Sunday, 18 March 2018

Sister Corita Kent




Corita Kent was an American Catholic religious sister, artist and educator. Attending their school as a girl, at 18 she entered into the order of nuns of the Sisters of the Immaculate Heart of Mary. Soon after, noticed for her artistic talent, she went on to work in the orders art college, that had a liberal reputation, and eventually becoming head of their art department in 1964. 

At the orders art college, she decided to buy her own diy screen-printing kit and started experimenting. Her early work mostly figurative or religious, later on she began incorporating advertising images and slogans influenced by the pop culture and pop art movement of the time - artists like Andy Warhol coming to the forefront of the American art scene. 

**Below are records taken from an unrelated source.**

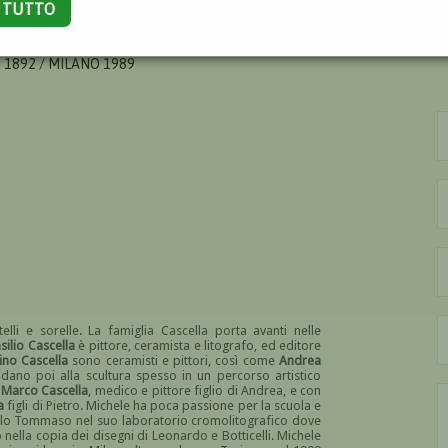
A TUTTO
E
 1892 / MILANO 1989
lli e sorelle. La famiglia Cascella porta avanti nelle
silio Cascella
è pittore, ceramista e litografo, ed editore
ino Cascella
sono ceramisti e pittori, così come
Andrea
ano poi alla scultura spesso in un percorso artistico
n
Marco Cascella
, medico e pittore figlio di Andrea, e con
a
figli di Pietro. Michele ha poca passione per la scuola e
ratello Tommaso nel suo laboratorio cromolitografico dove
o nella copia dei disegni di Leonardo e Botticelli. Michele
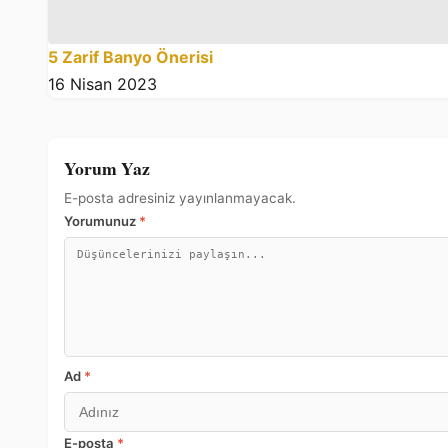
5 Zarif Banyo Önerisi
16 Nisan 2023
Yorum Yaz
E-posta adresiniz yayınlanmayacak.
Yorumunuz
*
Ad
*
E-posta
*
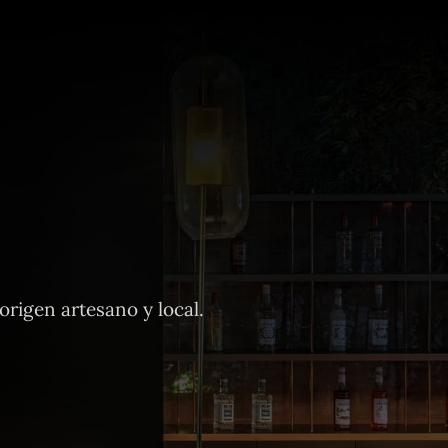
rigen artesano y local.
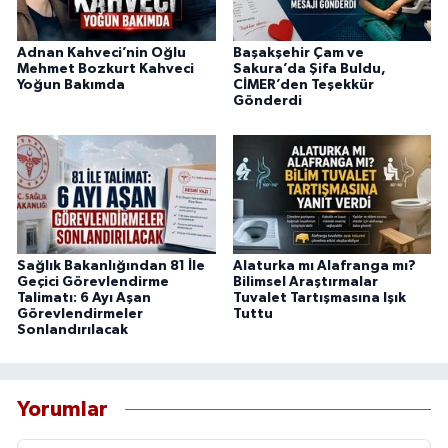
Adnan Kahveci’nin Oğlu
Başakşehir Çam ve
Mehmet Bozkurt Kahveci
Sakura’da Şifa Buldu,
Yoğun Bakımda
CİMER’den Teşekkür
Gönderdi
Sağlık Bakanlığından 81 İle
Alaturka mı Alafranga mı?
Geçici Görevlendirme
Bilimsel Araştırmalar
Talimatı: 6 Ayı Aşan
Tuvalet Tartışmasına Işık
Görevlendirmeler
Tuttu
Sonlandırılacak
Yorumlar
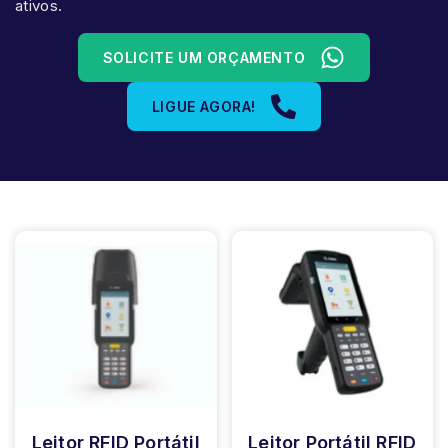
ativos.
SOLICITE UM ORÇAMENTO
LIGUE AGORA!
Leitor RFID Portátil
Leitor Portátil RFID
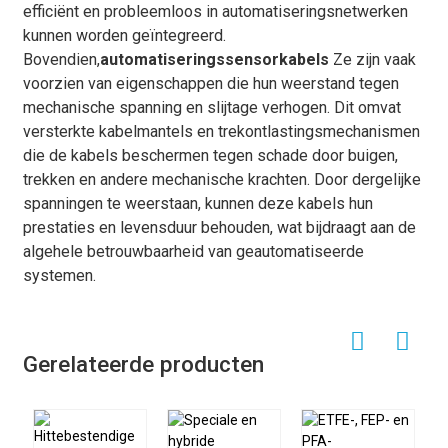
efficiënt en probleemloos in automatiseringsnetwerken
kunnen worden geïntegreerd.
Bovendien,
automatiseringssensorkabels
Ze zijn vaak
voorzien van eigenschappen die hun weerstand tegen
mechanische spanning en slijtage verhogen. Dit omvat
versterkte kabelmantels en trekontlastingsmechanismen
die de kabels beschermen tegen schade door buigen,
trekken en andere mechanische krachten. Door dergelijke
spanningen te weerstaan, kunnen deze kabels hun
prestaties en levensduur behouden, wat bijdraagt ​​aan de
algehele betrouwbaarheid van geautomatiseerde
systemen.
Gerelateerde producten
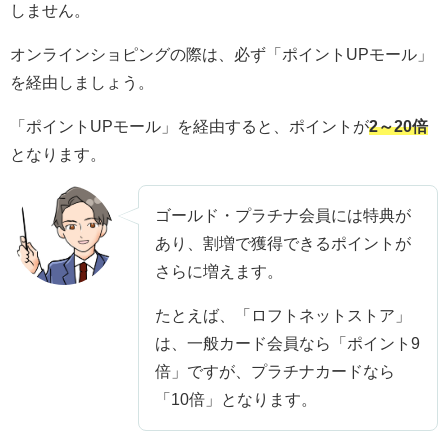
しません。
オンラインショピングの際は、必ず「ポイントUPモール」
を経由しましょう。
「ポイントUPモール」を経由すると、ポイントが
2～20倍
となります。
ゴールド・プラチナ会員には特典が
あり、割増で獲得できるポイントが
さらに増えます。
たとえば、「ロフトネットストア」
は、一般カード会員なら「ポイント9
倍」ですが、プラチナカードなら
「10倍」となります。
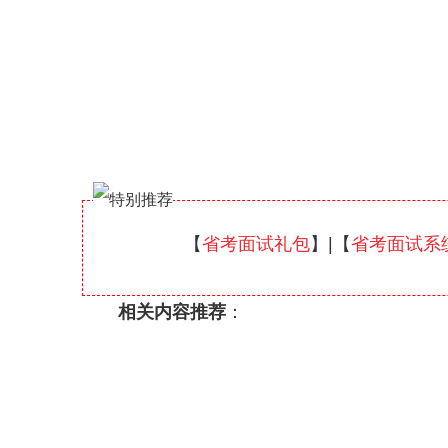
【
省考面试礼包
】|【
省考面试系
相关内容推荐
：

Her work communicates spiritual and activist messages, striving to bring attention to social injustices such as poverty or racism. Visually, however, she just wanted things to be beautiful and her artwork, as well as a method of social activism, was also just an expression of joy. 

Corita Kent created so many pieces, mainly in screen-print or watercolour, but my favourites are the prints she made in the early/mid 1960s. The bold colours and use of type as a decorative shape in itself, I think is so effective in achieving this visual combination of an image that communicates a message, in a similar aesthetic to advertisements of the time - but also holds a visual quality that undeniable defines it as a beautiful piece of art.